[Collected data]
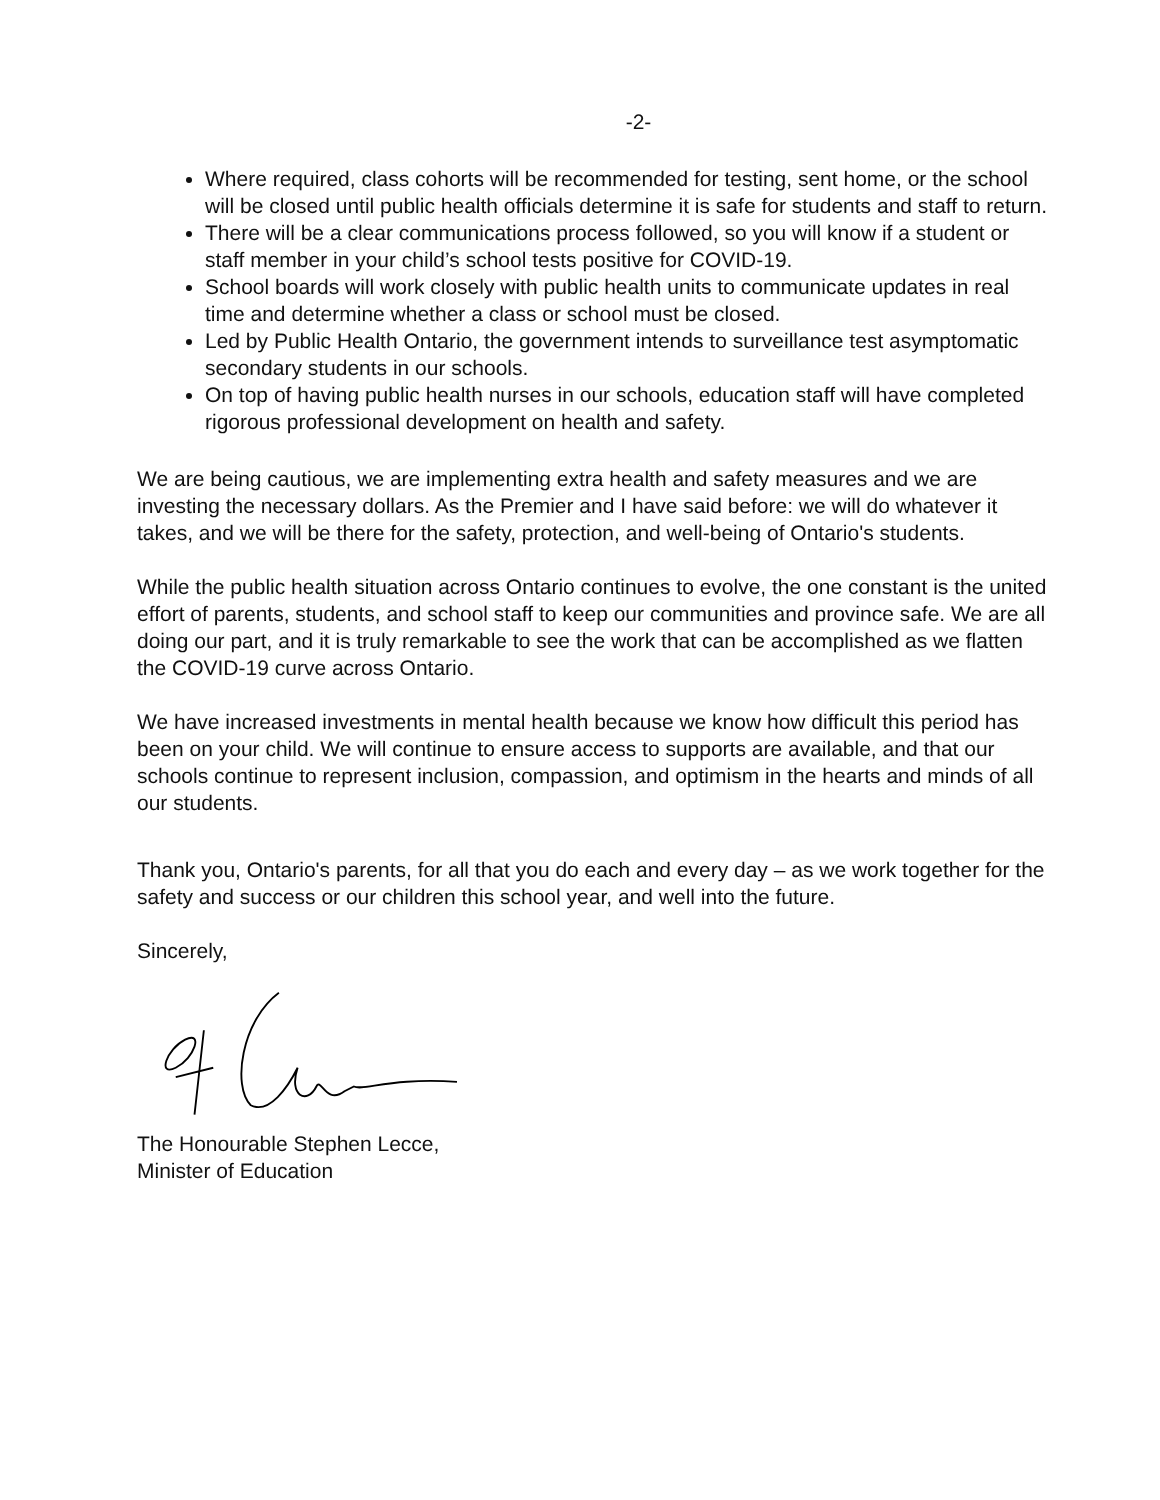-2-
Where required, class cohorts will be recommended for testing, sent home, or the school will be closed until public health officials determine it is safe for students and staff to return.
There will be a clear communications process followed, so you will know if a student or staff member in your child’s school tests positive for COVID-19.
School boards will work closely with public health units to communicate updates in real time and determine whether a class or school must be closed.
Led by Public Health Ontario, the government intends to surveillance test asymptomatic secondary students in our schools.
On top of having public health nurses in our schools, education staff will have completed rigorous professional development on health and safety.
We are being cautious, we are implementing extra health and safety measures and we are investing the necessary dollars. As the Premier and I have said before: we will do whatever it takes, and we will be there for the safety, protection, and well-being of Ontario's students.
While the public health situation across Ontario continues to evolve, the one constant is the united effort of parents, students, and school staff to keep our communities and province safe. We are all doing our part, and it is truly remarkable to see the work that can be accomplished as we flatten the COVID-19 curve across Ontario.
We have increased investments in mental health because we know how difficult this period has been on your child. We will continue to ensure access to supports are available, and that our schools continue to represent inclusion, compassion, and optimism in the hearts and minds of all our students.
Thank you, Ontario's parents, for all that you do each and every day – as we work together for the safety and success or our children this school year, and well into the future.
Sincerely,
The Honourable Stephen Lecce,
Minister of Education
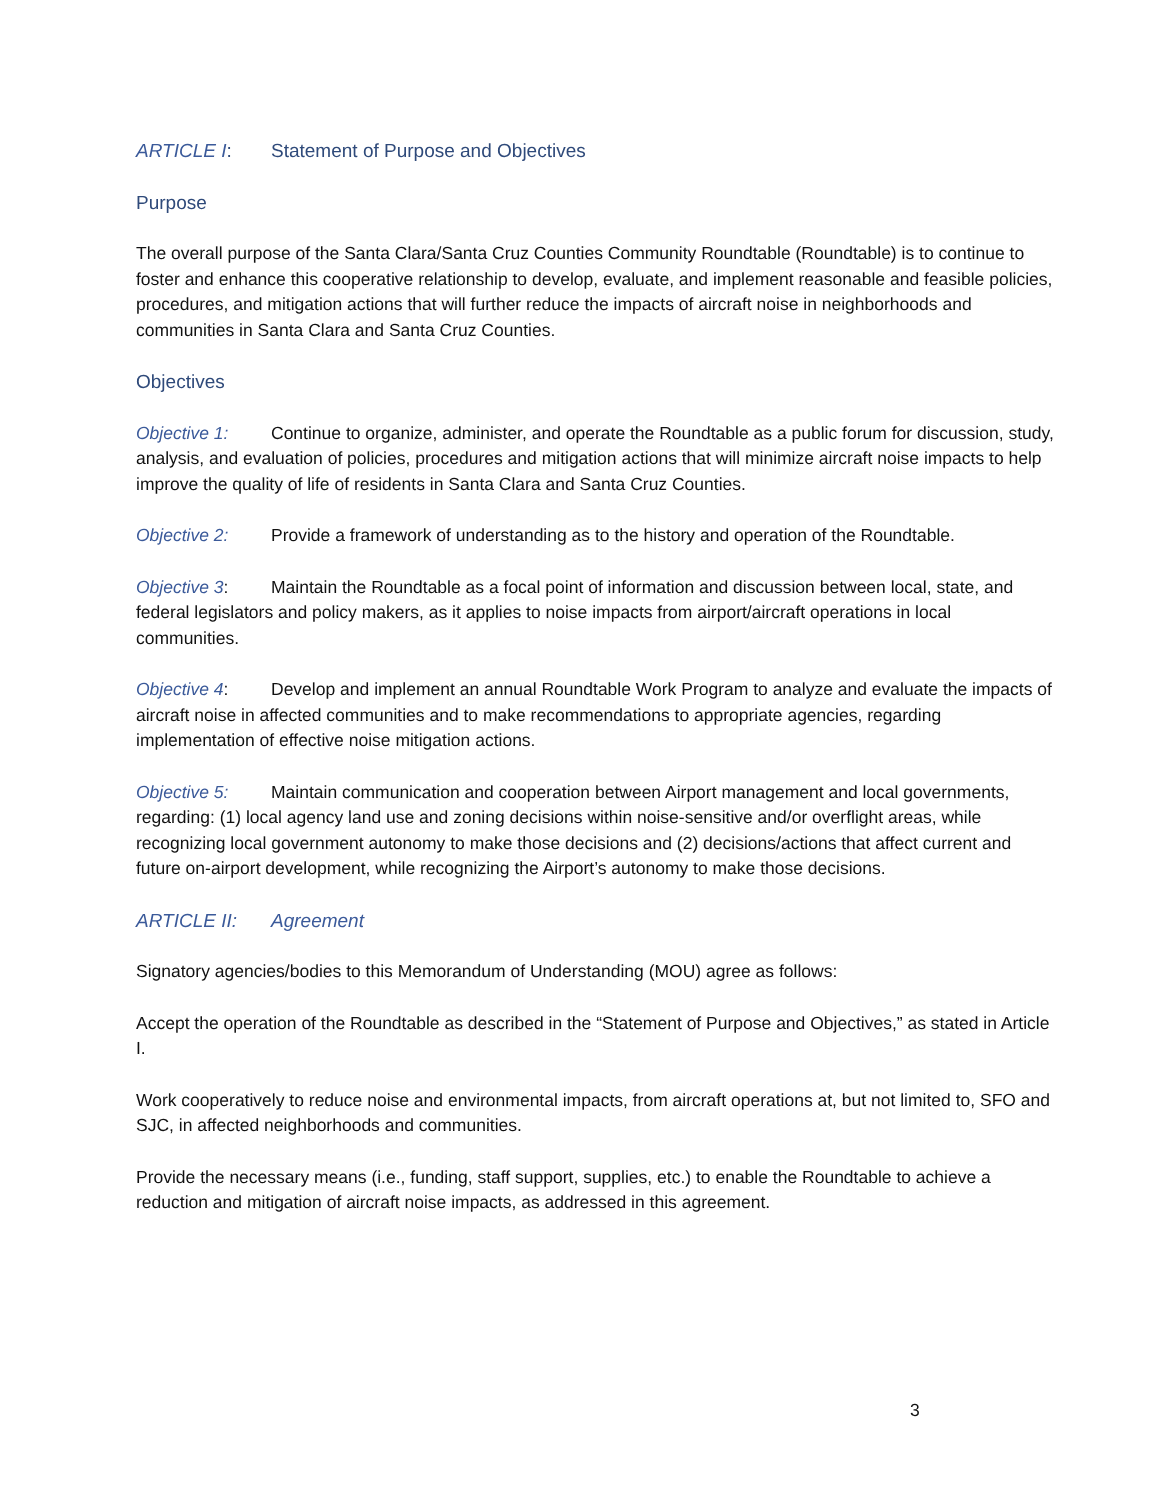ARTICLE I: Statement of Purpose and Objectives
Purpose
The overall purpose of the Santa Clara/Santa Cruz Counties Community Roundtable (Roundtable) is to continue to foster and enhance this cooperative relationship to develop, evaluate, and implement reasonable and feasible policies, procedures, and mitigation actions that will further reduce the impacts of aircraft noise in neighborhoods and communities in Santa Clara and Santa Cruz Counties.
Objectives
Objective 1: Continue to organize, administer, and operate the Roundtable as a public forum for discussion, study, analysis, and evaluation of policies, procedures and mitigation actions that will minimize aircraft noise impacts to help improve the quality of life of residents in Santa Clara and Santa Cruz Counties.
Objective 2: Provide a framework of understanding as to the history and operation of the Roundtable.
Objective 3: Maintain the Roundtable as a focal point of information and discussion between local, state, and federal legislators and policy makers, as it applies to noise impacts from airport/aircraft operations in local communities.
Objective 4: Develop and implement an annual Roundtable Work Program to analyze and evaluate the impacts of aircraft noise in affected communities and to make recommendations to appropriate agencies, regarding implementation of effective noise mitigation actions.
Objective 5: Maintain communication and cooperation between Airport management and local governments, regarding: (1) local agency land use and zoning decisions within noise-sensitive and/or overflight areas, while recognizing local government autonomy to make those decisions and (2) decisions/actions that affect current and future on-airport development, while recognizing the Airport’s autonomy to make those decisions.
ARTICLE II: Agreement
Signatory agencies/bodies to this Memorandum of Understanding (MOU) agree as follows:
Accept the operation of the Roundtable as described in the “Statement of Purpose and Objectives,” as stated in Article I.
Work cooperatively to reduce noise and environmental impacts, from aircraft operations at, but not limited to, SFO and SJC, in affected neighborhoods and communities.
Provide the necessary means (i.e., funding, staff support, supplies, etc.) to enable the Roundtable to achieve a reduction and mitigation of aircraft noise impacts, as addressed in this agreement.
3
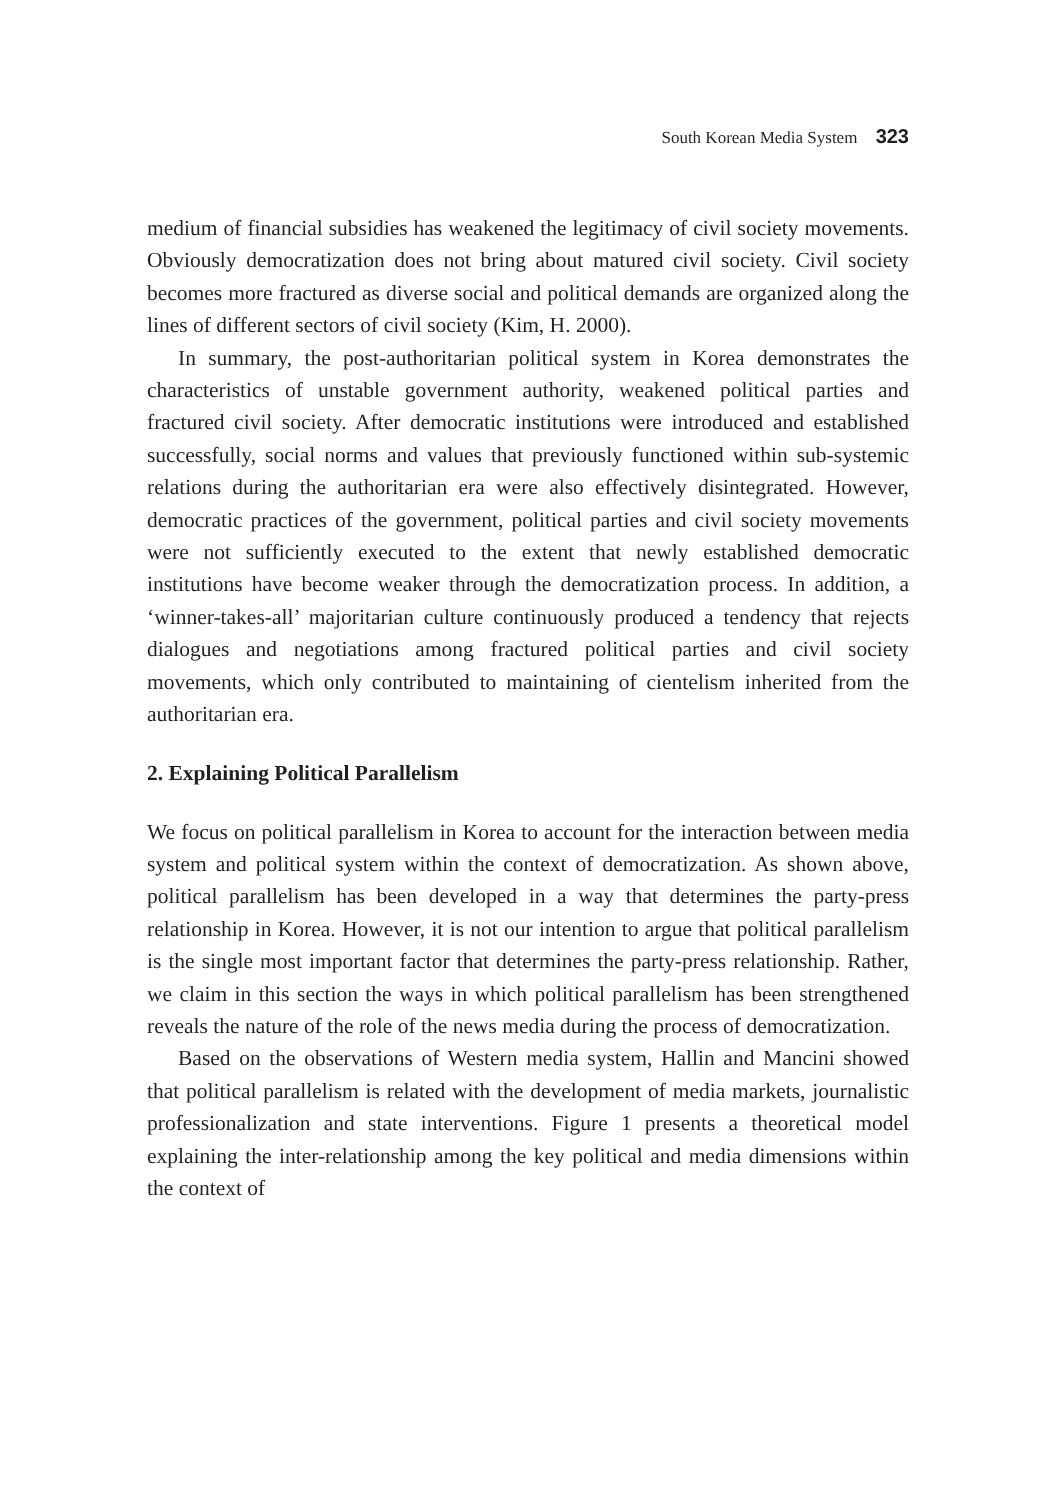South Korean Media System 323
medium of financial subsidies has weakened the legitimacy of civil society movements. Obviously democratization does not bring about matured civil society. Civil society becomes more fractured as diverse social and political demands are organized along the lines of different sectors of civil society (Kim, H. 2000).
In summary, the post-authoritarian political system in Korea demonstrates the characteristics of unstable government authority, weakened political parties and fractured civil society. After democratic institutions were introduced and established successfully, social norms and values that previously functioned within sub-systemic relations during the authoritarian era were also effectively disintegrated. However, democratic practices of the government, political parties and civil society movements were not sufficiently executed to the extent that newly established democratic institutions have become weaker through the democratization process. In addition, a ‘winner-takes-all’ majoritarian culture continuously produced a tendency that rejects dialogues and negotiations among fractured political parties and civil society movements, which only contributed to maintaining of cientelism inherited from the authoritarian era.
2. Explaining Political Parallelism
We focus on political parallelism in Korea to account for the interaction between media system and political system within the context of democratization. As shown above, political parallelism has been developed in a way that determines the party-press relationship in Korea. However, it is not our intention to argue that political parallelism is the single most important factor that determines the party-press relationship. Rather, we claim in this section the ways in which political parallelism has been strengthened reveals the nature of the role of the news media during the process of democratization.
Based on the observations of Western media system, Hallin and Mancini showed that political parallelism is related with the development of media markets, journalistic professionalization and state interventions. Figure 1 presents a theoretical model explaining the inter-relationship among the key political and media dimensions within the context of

* [Work item]
Set down the entries exactly as they appear, with every picture left out.

* [Worked solution]
-2-
Where required, class cohorts will be recommended for testing, sent home, or the school will be closed until public health officials determine it is safe for students and staff to return.
There will be a clear communications process followed, so you will know if a student or staff member in your child’s school tests positive for COVID-19.
School boards will work closely with public health units to communicate updates in real time and determine whether a class or school must be closed.
Led by Public Health Ontario, the government intends to surveillance test asymptomatic secondary students in our schools.
On top of having public health nurses in our schools, education staff will have completed rigorous professional development on health and safety.
We are being cautious, we are implementing extra health and safety measures and we are investing the necessary dollars. As the Premier and I have said before: we will do whatever it takes, and we will be there for the safety, protection, and well-being of Ontario's students.
While the public health situation across Ontario continues to evolve, the one constant is the united effort of parents, students, and school staff to keep our communities and province safe. We are all doing our part, and it is truly remarkable to see the work that can be accomplished as we flatten the COVID-19 curve across Ontario.
We have increased investments in mental health because we know how difficult this period has been on your child. We will continue to ensure access to supports are available, and that our schools continue to represent inclusion, compassion, and optimism in the hearts and minds of all our students.
Thank you, Ontario's parents, for all that you do each and every day – as we work together for the safety and success or our children this school year, and well into the future.
Sincerely,
The Honourable Stephen Lecce,
Minister of Education
ARTICLE I: Statement of Purpose and Objectives
Purpose
The overall purpose of the Santa Clara/Santa Cruz Counties Community Roundtable (Roundtable) is to continue to foster and enhance this cooperative relationship to develop, evaluate, and implement reasonable and feasible policies, procedures, and mitigation actions that will further reduce the impacts of aircraft noise in neighborhoods and communities in Santa Clara and Santa Cruz Counties.
Objectives
Objective 1: Continue to organize, administer, and operate the Roundtable as a public forum for discussion, study, analysis, and evaluation of policies, procedures and mitigation actions that will minimize aircraft noise impacts to help improve the quality of life of residents in Santa Clara and Santa Cruz Counties.
Objective 2: Provide a framework of understanding as to the history and operation of the Roundtable.
Objective 3: Maintain the Roundtable as a focal point of information and discussion between local, state, and federal legislators and policy makers, as it applies to noise impacts from airport/aircraft operations in local communities.
Objective 4: Develop and implement an annual Roundtable Work Program to analyze and evaluate the impacts of aircraft noise in affected communities and to make recommendations to appropriate agencies, regarding implementation of effective noise mitigation actions.
Objective 5: Maintain communication and cooperation between Airport management and local governments, regarding: (1) local agency land use and zoning decisions within noise-sensitive and/or overflight areas, while recognizing local government autonomy to make those decisions and (2) decisions/actions that affect current and future on-airport development, while recognizing the Airport’s autonomy to make those decisions.
ARTICLE II: Agreement
Signatory agencies/bodies to this Memorandum of Understanding (MOU) agree as follows:
Accept the operation of the Roundtable as described in the “Statement of Purpose and Objectives,” as stated in Article I.
Work cooperatively to reduce noise and environmental impacts, from aircraft operations at, but not limited to, SFO and SJC, in affected neighborhoods and communities.
Provide the necessary means (i.e., funding, staff support, supplies, etc.) to enable the Roundtable to achieve a reduction and mitigation of aircraft noise impacts, as addressed in this agreement.
3
South Korean Media System 323
medium of financial subsidies has weakened the legitimacy of civil society movements. Obviously democratization does not bring about matured civil society. Civil society becomes more fractured as diverse social and political demands are organized along the lines of different sectors of civil society (Kim, H. 2000).
In summary, the post-authoritarian political system in Korea demonstrates the characteristics of unstable government authority, weakened political parties and fractured civil society. After democratic institutions were introduced and established successfully, social norms and values that previously functioned within sub-systemic relations during the authoritarian era were also effectively disintegrated. However, democratic practices of the government, political parties and civil society movements were not sufficiently executed to the extent that newly established democratic institutions have become weaker through the democratization process. In addition, a ‘winner-takes-all’ majoritarian culture continuously produced a tendency that rejects dialogues and negotiations among fractured political parties and civil society movements, which only contributed to maintaining of cientelism inherited from the authoritarian era.
2. Explaining Political Parallelism
We focus on political parallelism in Korea to account for the interaction between media system and political system within the context of democratization. As shown above, political parallelism has been developed in a way that determines the party-press relationship in Korea. However, it is not our intention to argue that political parallelism is the single most important factor that determines the party-press relationship. Rather, we claim in this section the ways in which political parallelism has been strengthened reveals the nature of the role of the news media during the process of democratization.
Based on the observations of Western media system, Hallin and Mancini showed that political parallelism is related with the development of media markets, journalistic professionalization and state interventions. Figure 1 presents a theoretical model explaining the inter-relationship among the key political and media dimensions within the context of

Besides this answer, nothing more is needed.